Every new route will carry with it a plethora of air and ground risks which will need to be understood and monitored. And the problem with differently-constituted consortia will be to understand how one consortium (with, say, a mobile network operator as a main member) will work alongside another consortium, made up of mainly legacy aviation players.
But at least these companies will be working within a single concept of operation and with a single UTM supplier or consortium, identified early on in the programme.
For other early UAM adopter cities, competition is being planned from the start but limited to just two or three eVTOL competitors (for the moment). Atea and Volocopter are developing competing networks in Singapore; Lilium and Volocopter are fighting it out in Frankfurt; Jaunt and Manta are competing in Naples and Turin, while Jaunt, Manta and Volocopter all plan to develop new services in Rome and Venice.
But for cities where UAM programmes are being pioneered not by government departments or eVTOL OEM/operator consortia, but by vertiport operators, the urban UTM challenge will be far more complex.

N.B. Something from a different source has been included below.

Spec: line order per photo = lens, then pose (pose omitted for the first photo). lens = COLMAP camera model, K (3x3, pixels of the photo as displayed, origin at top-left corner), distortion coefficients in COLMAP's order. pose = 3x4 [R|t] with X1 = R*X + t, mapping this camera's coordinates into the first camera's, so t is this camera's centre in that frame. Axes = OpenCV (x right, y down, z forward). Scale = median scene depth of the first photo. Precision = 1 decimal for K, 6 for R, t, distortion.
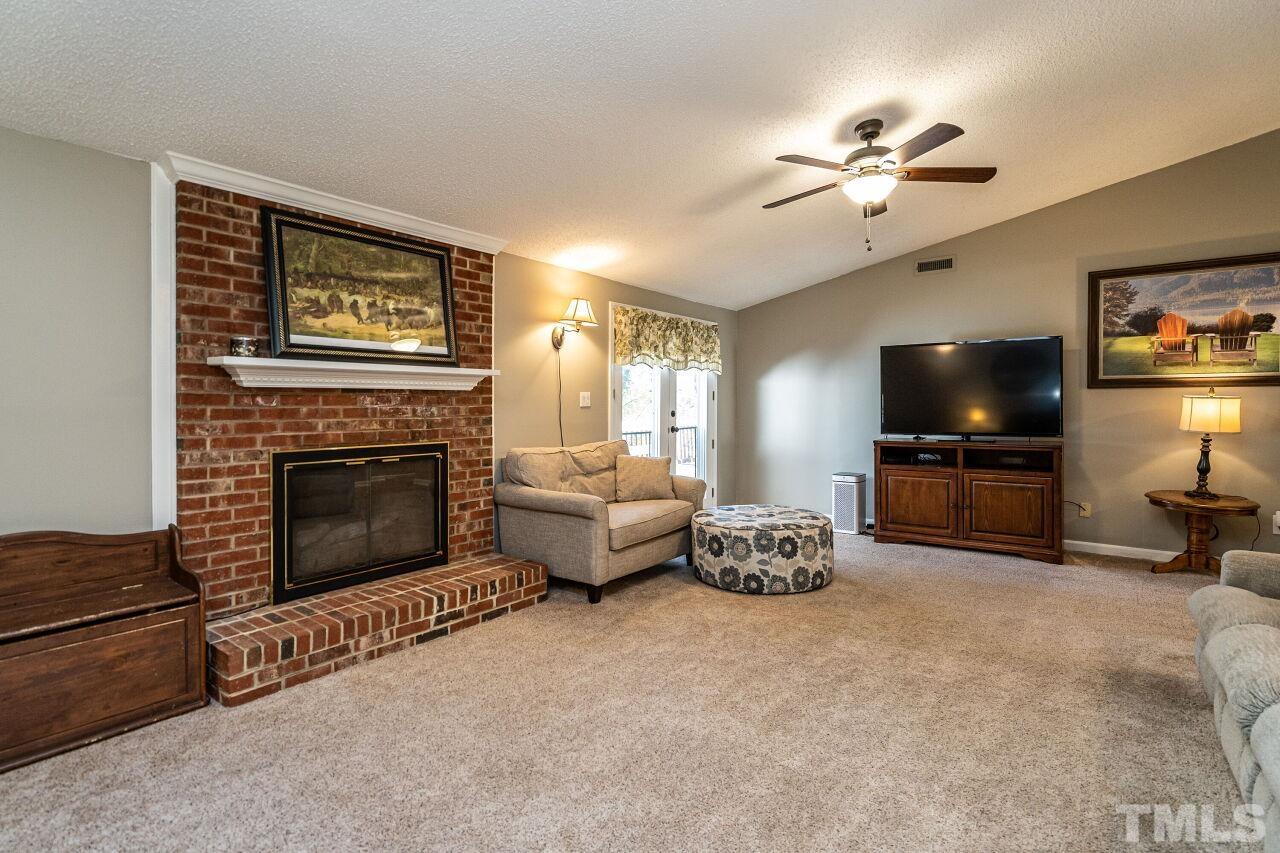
lens RADIAL K [[600.6, 0, 641.2], [0, 600.6, 411.5], [0, 0, 1]] dist [0.000541, 0.000933]
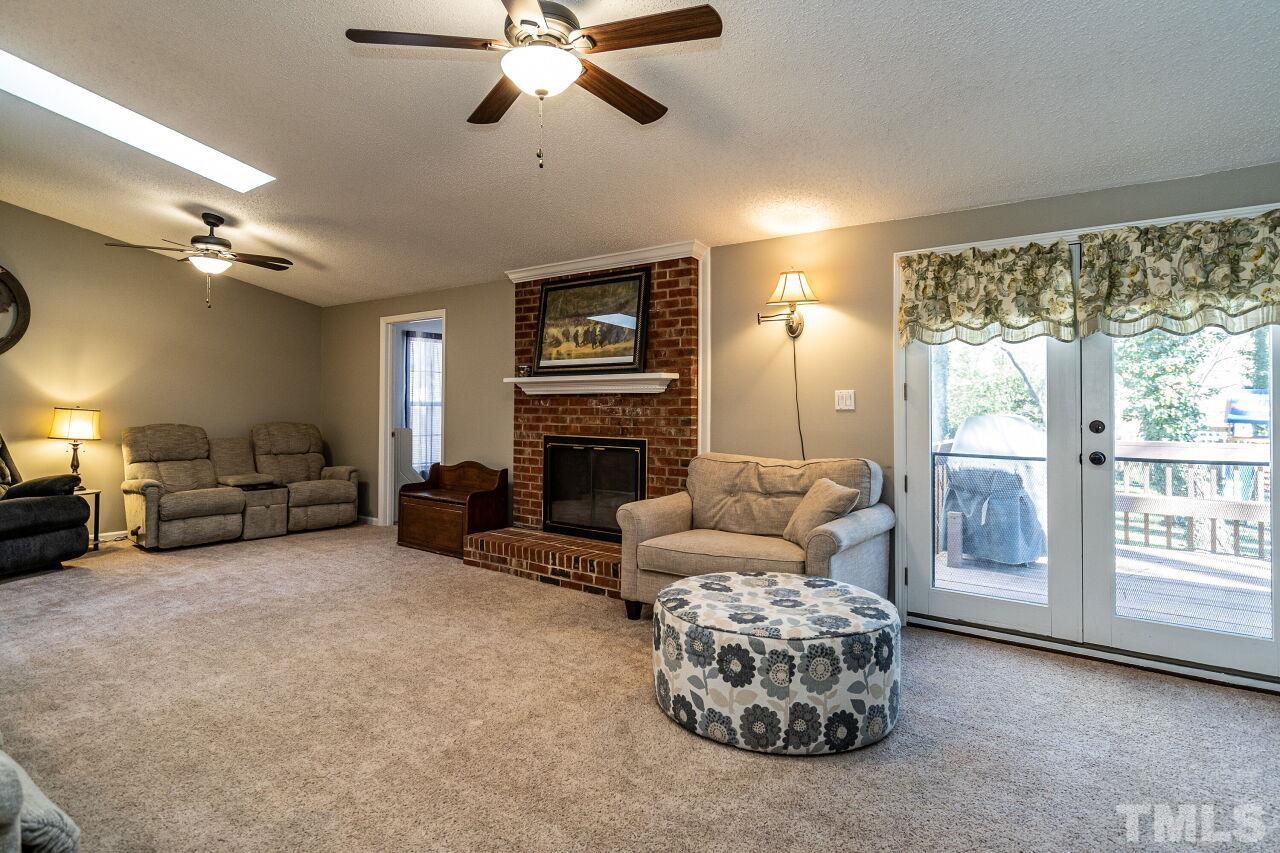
lens RADIAL K [[689.3, 0, 620.8], [0, 689.3, 392.4], [0, 0, 1]] dist [-0.016454, 0.000546]
pose [[0.009299, -0.012778, -0.999875, 0.954517], [-0.012646, 0.999837, -0.012896, -0.018994], [0.999877, 0.012765, 0.009136, 0.926825]]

Almost all vertiport operators have UTM systems and services embedded in their service offerings, with different concepts of operation. This creates a major integration challenge.
In Dubai, for example, Skyports, Vports and Kookiejar of Sweden (KOS) are now all developing competing networks. In March 2023 Japanese eVTOL manufacturer SkyDrive and Canadian vertiport manufacturer VPorts announced that they will collaborate in developing the AAM Integrator World Centre in Dubai, on a 37,000-square-metre site within Dubai South. As part of the agreement, VPorts says it will partner with private investors to deliver advanced infrastructure, development, and operations.

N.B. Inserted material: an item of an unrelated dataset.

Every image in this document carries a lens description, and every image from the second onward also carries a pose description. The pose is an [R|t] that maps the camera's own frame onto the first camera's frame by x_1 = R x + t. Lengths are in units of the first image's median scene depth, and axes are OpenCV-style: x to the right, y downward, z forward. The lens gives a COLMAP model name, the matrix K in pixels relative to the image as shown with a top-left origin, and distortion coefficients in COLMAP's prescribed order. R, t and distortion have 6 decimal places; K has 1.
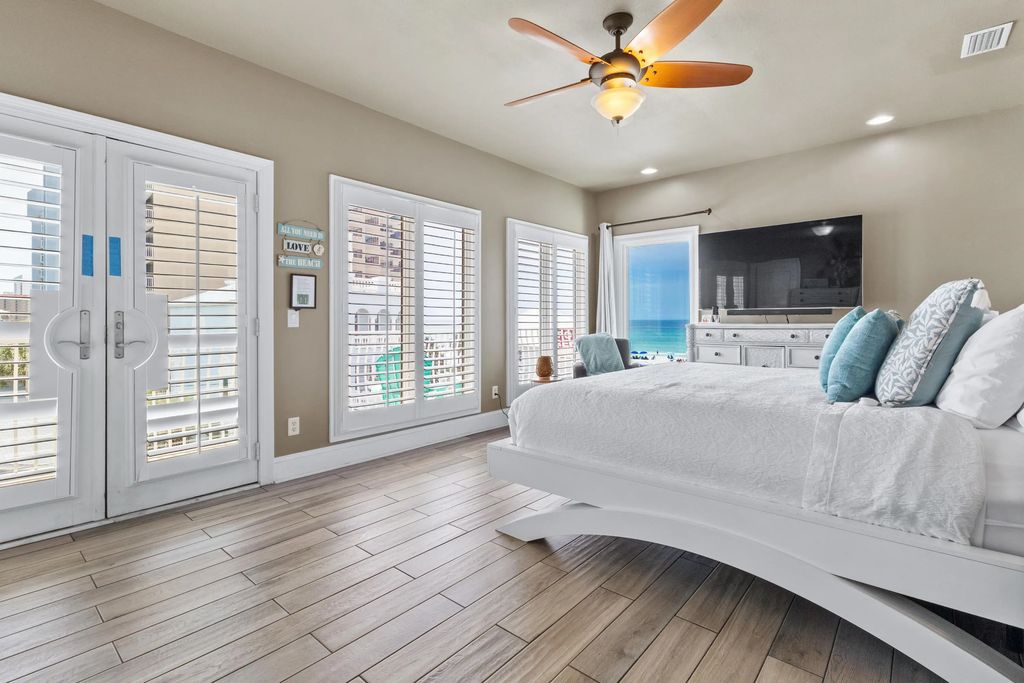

This came after the February 2023 announcement that Skyports Infrastructure (with Joby) had had its vertiport design approved for development. According to a press release :“The air mobility exposition demonstrates the RTA (Road and Transport Authority) and Skyports Infrastructure’s planned roadmap for developing a vertiport network in Dubai for launch by 2026, including a concept for how future vertiport infrastructure may look and how it will integrate with existing transportation, including the RTA’s Dubai Metro network and Dubai International Airport.” Four vertiport sites located near Dubai International Airport, Palm Jumeirah, Dubai Downtown and Dubai Marina have been identified for the initial network.

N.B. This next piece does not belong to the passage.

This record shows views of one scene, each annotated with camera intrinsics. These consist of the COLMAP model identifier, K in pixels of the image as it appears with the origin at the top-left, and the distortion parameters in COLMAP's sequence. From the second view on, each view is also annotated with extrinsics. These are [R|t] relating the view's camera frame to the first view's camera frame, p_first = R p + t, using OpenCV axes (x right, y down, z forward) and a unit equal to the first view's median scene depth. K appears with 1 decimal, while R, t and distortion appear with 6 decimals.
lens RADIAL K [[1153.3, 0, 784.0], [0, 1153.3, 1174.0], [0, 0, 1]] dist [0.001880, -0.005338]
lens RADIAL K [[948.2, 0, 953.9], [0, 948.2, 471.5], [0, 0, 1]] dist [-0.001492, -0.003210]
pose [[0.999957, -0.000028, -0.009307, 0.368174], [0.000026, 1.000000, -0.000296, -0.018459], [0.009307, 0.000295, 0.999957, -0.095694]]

Meanwhile in November 2022, during the MEBAA show in Dubai, Air Chateau and vertiport provider Kookiejar of Sweden (KOS) signed a partnership to establish vertiport operations with a heliport and VIP Lounge Terminal at the Dubai World Central (DWC) Airport’s-Dubai Helipark.
These three competing vertiport-based networks with competing UTM services will somehow need to be integrated within a common operating picture, without compromising the business plans of the vertiport operators,while making space for new entrants – Eve Air Mobility and Falcon Aviation Services also plan to introduce the first eVTOL tourist flights from the Atlantis resort hotel at The Palm in Dubai in 2026.
Dubai is not the only city in the world where competing vertiport operators are developing UAM networks in parallel. Integrating them all will be a huge task and time is tight.